— EXERCISE TEXT —
[Start of Attachment]

Tuesday, September 10, 201311:19 PM


"'Cause you are the piece of me I wish I didn't need..."

Tomorrow I'll look for answers that I wish didn't exist because I feel so confused now and I need someone to shed some light on what I'm feeling.


I think I'm a really boring person. And I think I've mentioned this to people at least once. No one's ever made me feel like I'm really interesting and that I should share my life with. I don't know. I just think I don't have anything interesting to share and to experience and everything that I'm doing is what everyone is doing. And I guess when I don't look and analyze how boring my life is, I kind of like that way. How constant everything is. I think it has become my new obsession: to keep everything constant. If I smile I want to keep smiling because of the same reasons. If I'm happy, I want the same few things to be the things that make me happy. If I'm feeling sad and all, I want it to be the same people and the same things, even though it might hurt like hell. Do you get what I mean?


Don't know what I've been doing these few days. These are the kind of days where I have no direction and no purpose and I'm wasting the hours doing things I'm not even sure of. It isn't even about the people or the things or anything, it's just me. Confusing days and everything, I can't put a finger or a word to what has been going through my mind.


If everyone's special, that doesn't make me any more special right.

[End of Attachment]

Records drawn from a data collection:
[Start of Attachment]

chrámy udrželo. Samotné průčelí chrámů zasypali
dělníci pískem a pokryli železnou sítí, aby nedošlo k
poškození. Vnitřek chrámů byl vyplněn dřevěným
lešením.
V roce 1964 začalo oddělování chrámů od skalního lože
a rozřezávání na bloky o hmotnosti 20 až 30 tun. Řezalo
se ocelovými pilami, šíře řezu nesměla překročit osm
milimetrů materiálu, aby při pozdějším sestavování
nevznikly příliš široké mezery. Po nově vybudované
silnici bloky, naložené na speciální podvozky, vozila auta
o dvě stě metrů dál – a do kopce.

[End of Attachment]

— TASKS AND EXERCISES —
**a)** Reproduce the portion of the blog entry starting with "Don't know what" and going on through "more special right.".
**b)** Proceed with the blog entry about feeling boring and confused, writing on from the point at which it stops.
The listing is not required for this work.

— EXERCISE RESPONSES —
**a)**
Don't know what I've been doing these few days. These are the kind of days where I have no direction and no purpose and I'm wasting the hours doing things I'm not even sure of. It isn't even about the people or the things or anything, it's just me. Confusing days and everything, I can't put a finger or a word to what has been going through my mind.


If everyone's special, that doesn't make me any more special right.

**b)**
You're cheering me up so much now, I know you'll never see this but I never expected that it'd be you but I'm so thankful that you exist (: 


Have you ever made a mistake that you know you shouldn't and it just haunts you every time you think about it and you'd give anything you have to just go back in time to make it all right? And you tell yourself every single time that you'll never repeat your mistake and every part of you becomes cautious of everything you do and every word you say because you're just so afraid of screwing up. But the only thing that scares you is that some situation might just catch you off-guard and throw you off course and you're so worried that you'll commit that mistake once again when you didn't even expect it to happen.


How much of giving does it take, to consider it as a sacrifice?


I'm sorry for my really incoherent and stupid post. Which doesn't even make sense as I'm reading it. I mean, it doesn't even flow lol. Oh well. I'm sorry and here's to angsty and messed up posts #swag


Isn't it ironic when you say you care but all you make me feel is second best all the time.